[OAI-implementers] returning *data* (as opposed to metadata)

Simeon Warner simeon@lanl.gov
Thu, 26 Jul 2001 11:28:45 -0600 (MDT)

On Thu, 26 Jul 2001, Ben Henley wrote:
> >I don't disagree that the protocol *could* be used to harvest data - I
> >just wonder if it *should* be used in that way.  Particularly at this
> >stage in the life of the protocol?
> >
> 	This was my concern,  - I can't see why returning full data would be
> bad, in fact it makes a lot of sense from what Michael and Donna have said,
> but it's obviously not quite the intention of the original protocol. Maybe
> all that means is that the OAI should redefine itself as promoting exchange
> of metadata *and* data ... But I wanted to discuss the implications before
> deciding unilaterally that I would start doing weird things with the
> protocol.

I think you should not hesitate to experiment with full data export in
the way you suggest -- so long as you understand that it is an experiment.
It seems from reactions on this list that people will experiment with
harvesting your XML full-content.

The metadata focus of OAI must remain for the moment, not for any pressing
technical reasons but simply because it is politically much easier to get a
large group of archives to export of metadata than full-content.  Without
widespread support, OAI will go nowhere. I'm sure that there will, at some
stage, be an OAI-approved way to allow harvesting of full content but I
doubt that this will be compulsory (as oai_dc metadata is).

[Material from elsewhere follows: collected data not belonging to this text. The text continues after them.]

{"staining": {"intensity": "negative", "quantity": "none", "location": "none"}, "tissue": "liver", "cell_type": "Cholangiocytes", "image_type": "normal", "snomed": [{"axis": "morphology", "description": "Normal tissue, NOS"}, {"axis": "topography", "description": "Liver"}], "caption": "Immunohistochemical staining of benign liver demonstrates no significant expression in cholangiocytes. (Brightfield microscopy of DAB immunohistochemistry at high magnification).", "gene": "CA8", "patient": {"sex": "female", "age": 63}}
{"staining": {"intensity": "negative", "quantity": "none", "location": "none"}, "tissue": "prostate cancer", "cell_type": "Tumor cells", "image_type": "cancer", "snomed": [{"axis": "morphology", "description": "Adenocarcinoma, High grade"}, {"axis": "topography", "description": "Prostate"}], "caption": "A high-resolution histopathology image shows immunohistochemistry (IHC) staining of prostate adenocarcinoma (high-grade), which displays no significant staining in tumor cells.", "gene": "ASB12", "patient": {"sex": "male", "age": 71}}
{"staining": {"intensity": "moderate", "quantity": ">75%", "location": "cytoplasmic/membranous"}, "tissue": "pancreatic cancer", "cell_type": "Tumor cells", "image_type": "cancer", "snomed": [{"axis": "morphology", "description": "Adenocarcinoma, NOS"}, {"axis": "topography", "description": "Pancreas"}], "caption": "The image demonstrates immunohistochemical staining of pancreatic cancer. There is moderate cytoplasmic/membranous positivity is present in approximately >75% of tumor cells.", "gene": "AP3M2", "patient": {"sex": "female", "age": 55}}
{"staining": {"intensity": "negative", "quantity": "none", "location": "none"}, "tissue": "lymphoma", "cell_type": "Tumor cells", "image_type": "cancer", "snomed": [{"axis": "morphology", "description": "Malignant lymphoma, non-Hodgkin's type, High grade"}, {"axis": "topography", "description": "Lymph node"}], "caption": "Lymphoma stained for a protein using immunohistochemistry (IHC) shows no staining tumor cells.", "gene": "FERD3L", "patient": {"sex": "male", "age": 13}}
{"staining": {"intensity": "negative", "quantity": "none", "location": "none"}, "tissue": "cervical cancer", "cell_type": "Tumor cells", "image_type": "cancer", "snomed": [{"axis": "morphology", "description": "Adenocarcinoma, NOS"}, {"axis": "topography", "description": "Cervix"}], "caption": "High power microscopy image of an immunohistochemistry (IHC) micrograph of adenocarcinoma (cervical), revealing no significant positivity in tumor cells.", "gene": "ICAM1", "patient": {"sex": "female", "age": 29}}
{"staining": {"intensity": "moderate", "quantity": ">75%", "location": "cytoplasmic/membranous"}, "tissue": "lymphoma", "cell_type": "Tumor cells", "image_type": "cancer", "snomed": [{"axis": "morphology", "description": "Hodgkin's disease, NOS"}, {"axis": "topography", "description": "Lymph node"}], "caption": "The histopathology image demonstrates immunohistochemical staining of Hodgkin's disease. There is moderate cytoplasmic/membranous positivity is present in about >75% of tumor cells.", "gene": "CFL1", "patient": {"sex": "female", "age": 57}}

>   One reason might be that the data is available in multiple formats.

Yes, the whole issue of content-models (multiple formats, multiple parts,
etc) is avoided when we consider only metadata.

> 	Now we could provide multiple identifier URLs in the oai_dc record
> to allow harvesting that way, I suppose - or is this a valid thing to do? It
> seems to be allowed by the OAI Dublin Core schema:
> 	<element name="identifier"  minOccurs="0" maxOccurs="unbounded"
> type="string"/>
>  but I seem to remember getting the impression from somewhere that you
> should only have one identifier. Could someone clarify this?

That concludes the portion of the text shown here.